Yadira, whose salon ranges clinical products, says she avoids talking down to clients and instead focuses on the results they’re trying to achieve. She says that focusing on results and the bigger picture can reassure clients that you have their best interests at heart. “At the end of the day, I want to introduce them to products that will get them the results they’re after.”
She said that a big piece of the puzzle is helping clients navigate beauty marketing in general, whether from social media accounts or major retailers. “I talk to clients a lot about beauty marketing – about terms like ‘clean’ and ‘natural – a lot of clients don’t understand that something ‘natural’ like an essential oil can be irritating.”
As clinically active formulas are now available on the mass market, there is also an important conversation to be had around using actives at home. “The majority of people are over-using actives – they gravitate to the strongest product because they think it will get them the fastest results.” She says that often her clients will present a pile of products they have purchased after seeing them online, with no idea how to use them or which one is causing them a problem. Yadira feels this service is part of being a beauty professional in the age of social media: “There is just so much conflicting advice being thrown at people online – from social media to mainstream beauty companies – people are completely confused.”
When things go wrong:
So what if your client has racked up more damage than a wasted salmon slab? Tilly Whitfield said that after her skincare disaster went viral, the feedback she received was highly critical. She told The New York Times: “The main response has been that I’m stupid, and yeah, I agree.” While the temptation to say “I told you so” may be high, there’s little to be gained by rubbing salt in the wound (hey, they may have already tried this!).
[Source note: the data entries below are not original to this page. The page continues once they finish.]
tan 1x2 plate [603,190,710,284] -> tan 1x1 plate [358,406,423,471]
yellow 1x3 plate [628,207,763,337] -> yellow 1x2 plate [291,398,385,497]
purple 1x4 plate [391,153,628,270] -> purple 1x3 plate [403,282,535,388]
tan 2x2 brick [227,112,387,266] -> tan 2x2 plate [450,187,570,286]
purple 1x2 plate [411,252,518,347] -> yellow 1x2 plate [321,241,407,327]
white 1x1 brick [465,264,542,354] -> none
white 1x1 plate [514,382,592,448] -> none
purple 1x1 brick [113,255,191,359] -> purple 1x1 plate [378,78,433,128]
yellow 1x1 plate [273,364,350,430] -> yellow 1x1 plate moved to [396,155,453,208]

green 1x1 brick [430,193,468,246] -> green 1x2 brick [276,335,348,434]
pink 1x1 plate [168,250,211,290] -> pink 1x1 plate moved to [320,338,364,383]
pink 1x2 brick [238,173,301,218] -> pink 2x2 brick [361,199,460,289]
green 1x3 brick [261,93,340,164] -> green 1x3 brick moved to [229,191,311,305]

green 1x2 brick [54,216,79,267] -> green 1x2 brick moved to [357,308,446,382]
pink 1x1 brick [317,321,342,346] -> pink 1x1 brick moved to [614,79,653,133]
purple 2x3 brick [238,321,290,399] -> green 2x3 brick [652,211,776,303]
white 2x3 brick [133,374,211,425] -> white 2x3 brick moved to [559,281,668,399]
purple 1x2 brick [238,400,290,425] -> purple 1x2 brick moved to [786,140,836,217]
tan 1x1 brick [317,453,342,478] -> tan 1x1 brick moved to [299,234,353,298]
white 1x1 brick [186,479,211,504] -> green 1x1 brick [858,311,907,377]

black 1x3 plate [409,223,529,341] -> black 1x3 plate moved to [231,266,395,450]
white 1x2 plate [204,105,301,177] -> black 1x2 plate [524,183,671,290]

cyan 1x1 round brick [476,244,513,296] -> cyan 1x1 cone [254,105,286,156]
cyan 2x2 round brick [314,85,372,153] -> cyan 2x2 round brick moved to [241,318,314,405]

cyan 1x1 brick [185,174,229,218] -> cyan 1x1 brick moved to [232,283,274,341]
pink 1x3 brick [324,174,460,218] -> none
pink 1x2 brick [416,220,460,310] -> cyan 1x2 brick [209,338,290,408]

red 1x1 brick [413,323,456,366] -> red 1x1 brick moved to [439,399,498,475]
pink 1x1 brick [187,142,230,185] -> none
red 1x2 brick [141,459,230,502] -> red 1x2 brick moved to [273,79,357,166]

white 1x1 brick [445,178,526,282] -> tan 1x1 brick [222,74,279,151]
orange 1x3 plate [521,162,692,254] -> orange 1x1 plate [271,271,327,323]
Dr McDonald says feelings of shame can compound the problem and stop the client from seeking professional help.
Being empathetic is essential when getting the whole story from a client who may be embarrassed. Understanding the environment clients are making these decisions in is important. “There are so many reasons why someone will try an at-home treatment – ranging from cost, accessibility and simple naiveté. In a social media-saturated environment, many people have no other information available to them. It’s important to acknowledge the volume of misinformation online and remember that even the most highly trained of us have done something silly with our skin!
Cara’s tips:
Got a client who is staying zip? Language is important when trying to get to the bottom of a skincare mishap. Start with what you’re seeing, and work backwards.
- Discuss what you think may have happened with your client, and make it sound like something many people have done before. Even if you get it wrong, it might prompt them to open up when they realise they’re not the only person who does these things. You can say something like: “You’re skin is really irritated and inflamed; we usually see this when people try things that aren’t right for them – it happens all the time with people following advice they get online.
- “You have some signs of scarring and post-inflammatory hyperpigmentation. We often see this when people have done procedures that are too aggressive for them, or from an infection. This is pretty common when people are showing us how to do things online but aren’t seeing us in person first.”